Other than the pandemic, many other topics are on the list to be discussed, including non-transmissible chronic diseases, mental health, cervix cancer, epilepsy and other neurological conditions, obesity, alcohol abuse, nutrition of mothers, babies and children, innocuity of foods. In the field of infectious diseases, in addition to COVID-19 the Council will also be examining proposals and resolutions on preparation and response to public health emergencies, HIV, viral hepatitis and sexually transmitted diseases, tuberculosis, vaccines and immunization programs, polio, and influenza.

Five South-American countries have seats in the Council (Argentina, Colombia, Guiana, Paraguay and Peru), in addition to two members of the Community of Portuguese Language Countries, Guiné Bissau and Timor East. An articulation of these countries could create a consistent front of interventions and votes to influence the best possible configuration in the resolutions that will be adopted in May 2022 at the World Health Assembly. Argentina has just taken its seat as president of the United Nations Human Rights Council. Health has been gaining thematic importance in the HRC, including human rights during the pandemic, tackling the right to access to consumables to fight COVID-19.

The small club that is the CPLC is getting ready for a meeting of Ministries of Health, in February. To prevent this from being a rhetoric event, Brazil and Portugal must commit to helping African countries whose official language is Portuguese in the context of consumables to fight the pandemic, including vaccines.

In April, China will be hosting the second part of the Biodiversity COP15. Should it fail, we know that new pandemic infirmities will be challenging humanity in the future.


The COVID-19 pandemic has shown it is actually a syndemic. A syndemic has multiple combined causes that transcend the traditional agent-host relation (coronavirus-human being), and because it has consequences that go beyond disease and death.

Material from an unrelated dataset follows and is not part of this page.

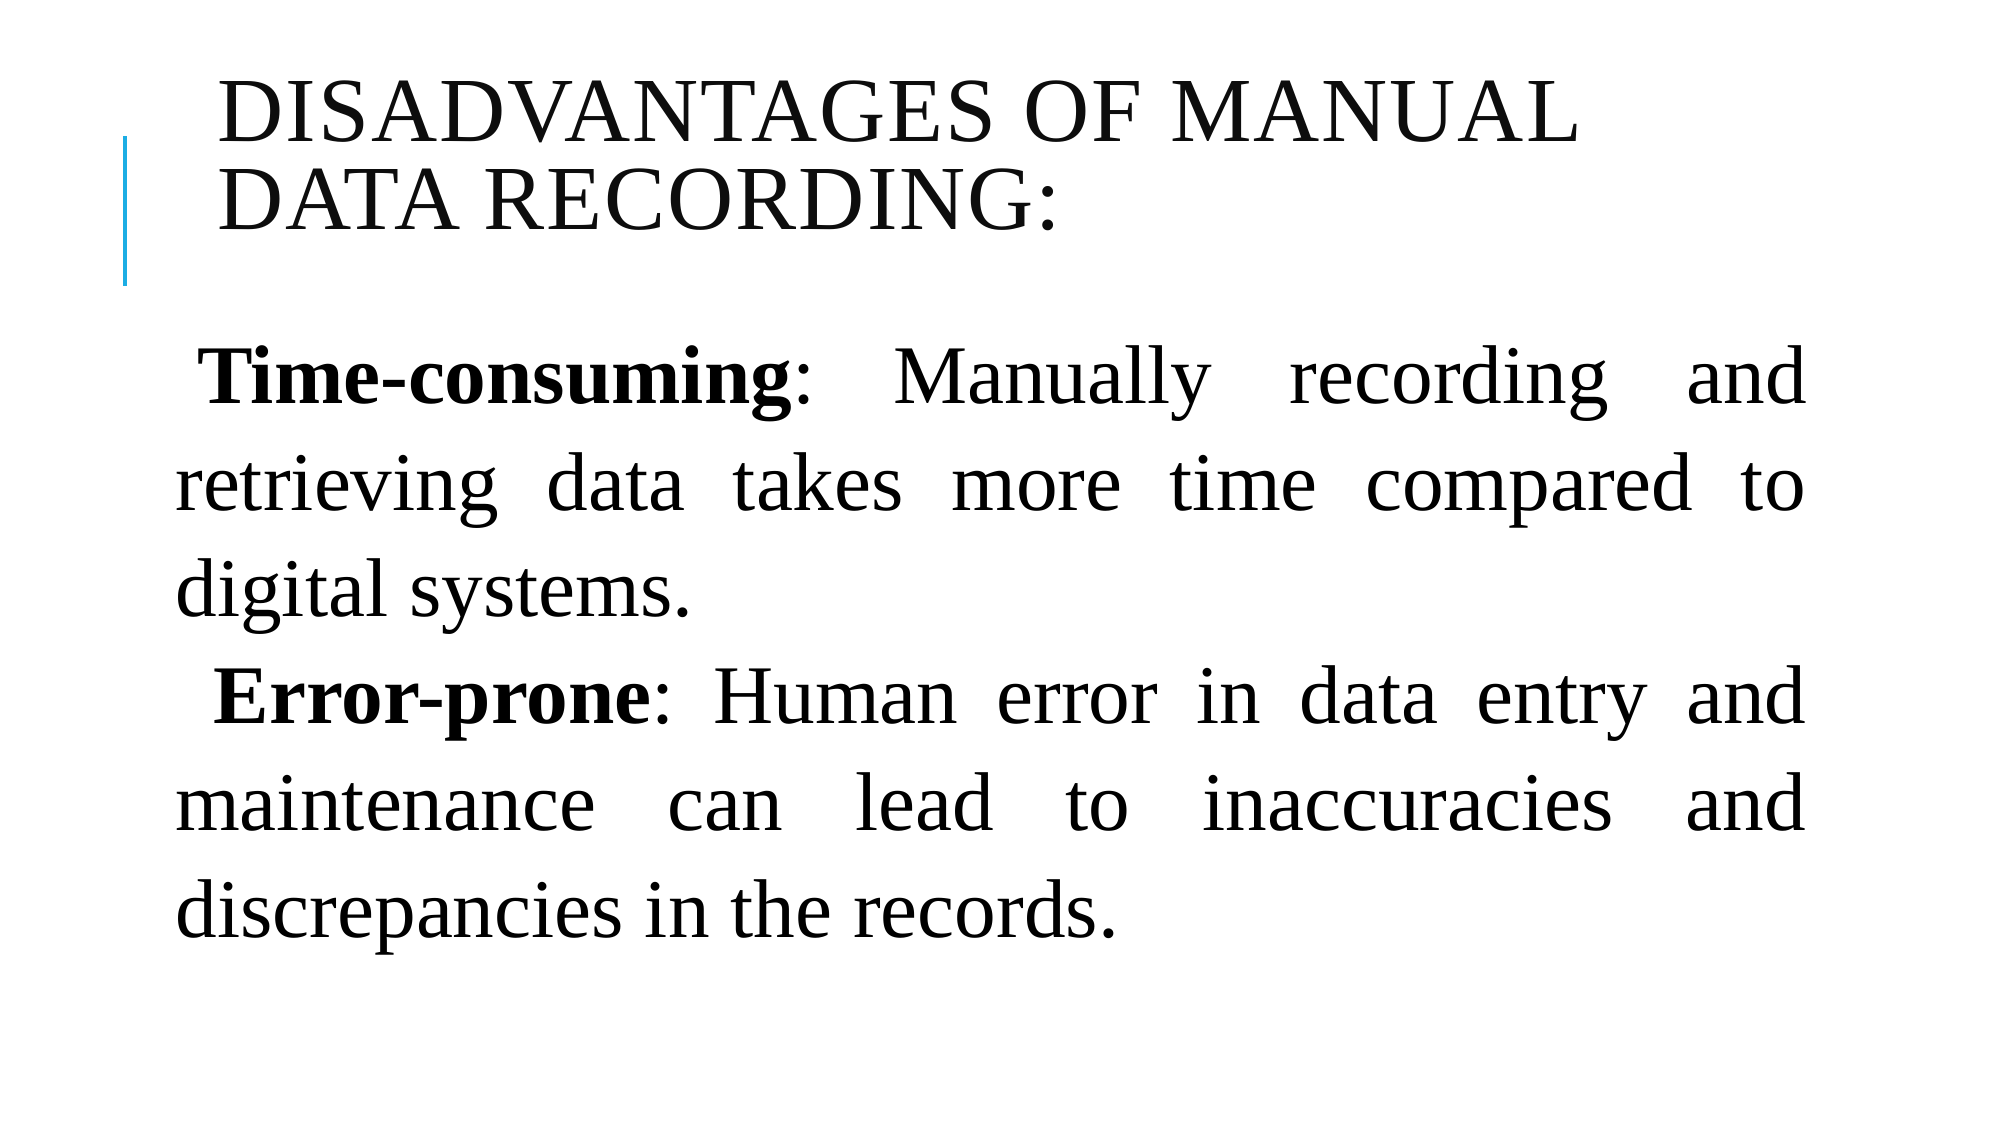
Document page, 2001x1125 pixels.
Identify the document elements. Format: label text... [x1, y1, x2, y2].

The coronavirus originated in environmental changes that promoted virus spilling between species, as explained by the One Health approach, and the distribution of the disease is conditioned to economic-social factors, as explained by the thousands of epidemiological studies done all over the world. On the other hand, the consequences of the pandemic deeply impact social and economic conditions all over the world, making it more difficult to return to social normalcy, as pointed out by hundreds of global reports.

A disease with multiple causes must also have multiple responses. To fight a syndemic is necessary to provide responses of all governments, all society types. Adequate national responses are not sufficient either. What we need are properly coordinated global responses.

The historical role of the United Nations in the fight against global crisis must also be activated in this COVID-19 syndemic. This pressing issue must be urgently discussed by the United Nations Assembly and by the entire global and regional multilateralism in September 2022: not only the pandemic, but also how to eliminate, reduce or mitigate socio-economic inequalities, aggressions to the planet and the political crisis of lethargy and indifference of multilateralism when facing the causes of this world that is diseased from the social, economic, environmental, and public health points of view.